Glissement de terrain à Notre-Dame-de-la-Salette (1908)

La Patrie, 27 avril 1908

Notre-Dame-de-la-Salette est un village situé en Outaouais, au Québec, sur le bord de la rivière du Lièvre.  Le dimanche 26 avril 1908 vers 4 heures du matin, une partie du terrain de la rive ouest s'effondre dans la rivière, qui est gonflée par la crue printanière. Deux maisons sont emportées par cet éboulement.

Mais le pire est encore à venir: suite à ce glissement de terrain, le cours d'eau sort de son lit et une gigantesque coulée de boue déferle sur le village, sur la rive opposée, entraînant avec elle d'énormes morceaux de glace qui détruisent instantanément des dizaines de bâtiments.

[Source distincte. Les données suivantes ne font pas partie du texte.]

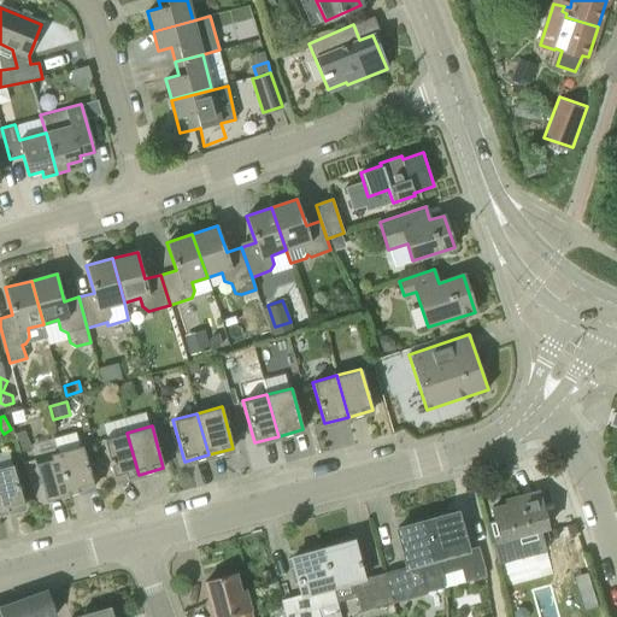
[(115,481),(139,475),(127,433),(104,439),(115,481)]
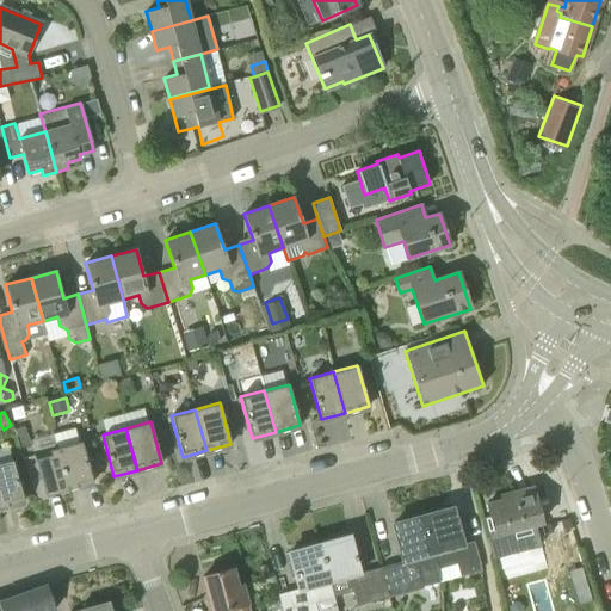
[(69,489),(93,482),(81,442),(57,448),(69,489)]
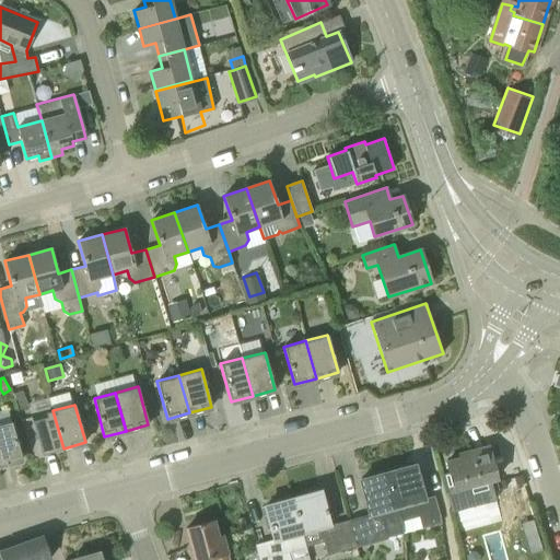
[(42,454),(63,448),(53,410),(31,416),(42,454)]
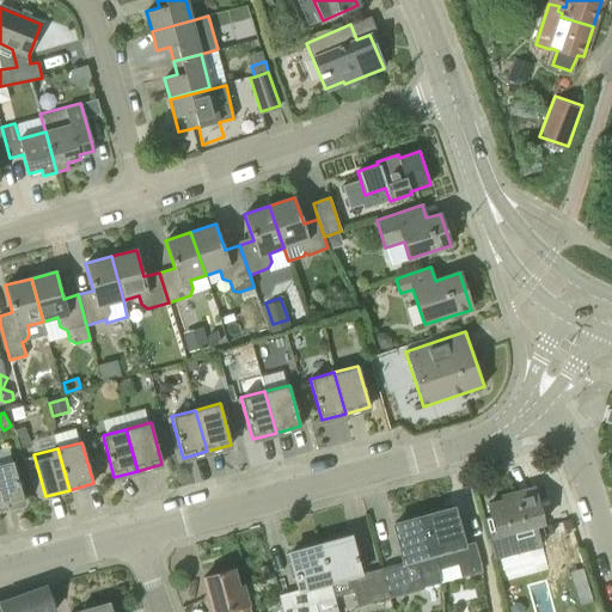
[(0,508),(24,502),(12,460),(0,464),(0,508)]
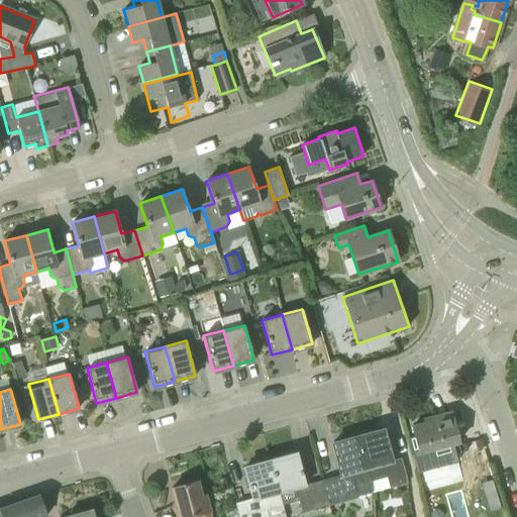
[(419,452),(457,442),(449,412),(447,412),(448,417),(413,426),(419,452)]
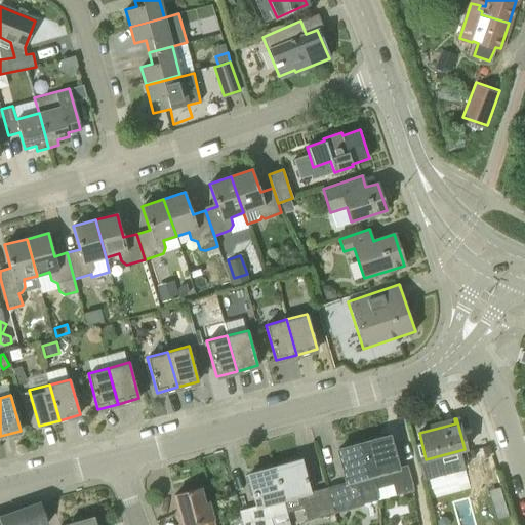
[(398,468),(389,437),(361,444),(372,487),(373,501),(377,499),(377,491),(376,488),(392,484),(396,495),(413,491),(412,483),(407,465),(398,468)]
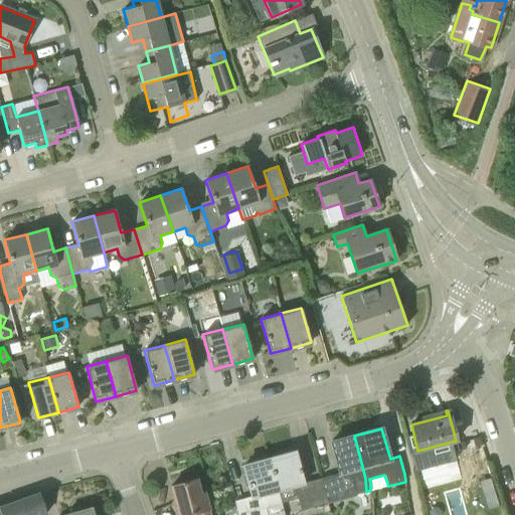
[(327,503),(366,492),(365,478),(354,436),(331,442),(339,473),(319,478),(326,503),(327,503)]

Croquis montrant le désastre. La zone 2 montre la partie de la rive ouest qui s'est effondrée dans la rivière. La zone 5 sur la rive est a été détruite par les glaces.
(La Presse, 28 avril 1908)

Au total, 34 personnes trouvent la mort. La plupart d'entre elles sont des enfants. Des familles entières sont décimées:

Cléophas et Célina Deslauriers, décédés avec 6 de leurs enfants
La Patrie, 30 avril 1908

  • Famille Cléophas Deslauriers: 8 décès, dont les deux parents. Le seul survivant est Joseph, un garçon de 12 ans.
  • Famille Camille Lapointe: 6 décès. La mère et deux de ses fils sont rescapés alors qu'ils dérivent sur la rivière.
  • Famille Auguste Larivière: 6 décès. Le père a survécu, mais il a une oreille arrachée et est blessé au dos, aux jambes et aux bras.
  • Famille Joseph Murray: 5 décès (seuls survivants: le père et un enfant de 4 ans)
  • Famille Napoléon Charron: 4 décès 
  • Famille Paul Desjardins: 3 décès (Grace, une jeune fille de 13 ans, a miraculeusement survécu, et le père était en visite à l'extérieur du village au moment de la catastrophe).
  • Famille Louis Morissette: 1 décès

Joseph Murray a perdu sa femme, son frère et 5 enfants
La Patrie, 30 avril 1908

14 maison ont été détruites. Certaines familles sont indemnes malgré la destruction de leur maison.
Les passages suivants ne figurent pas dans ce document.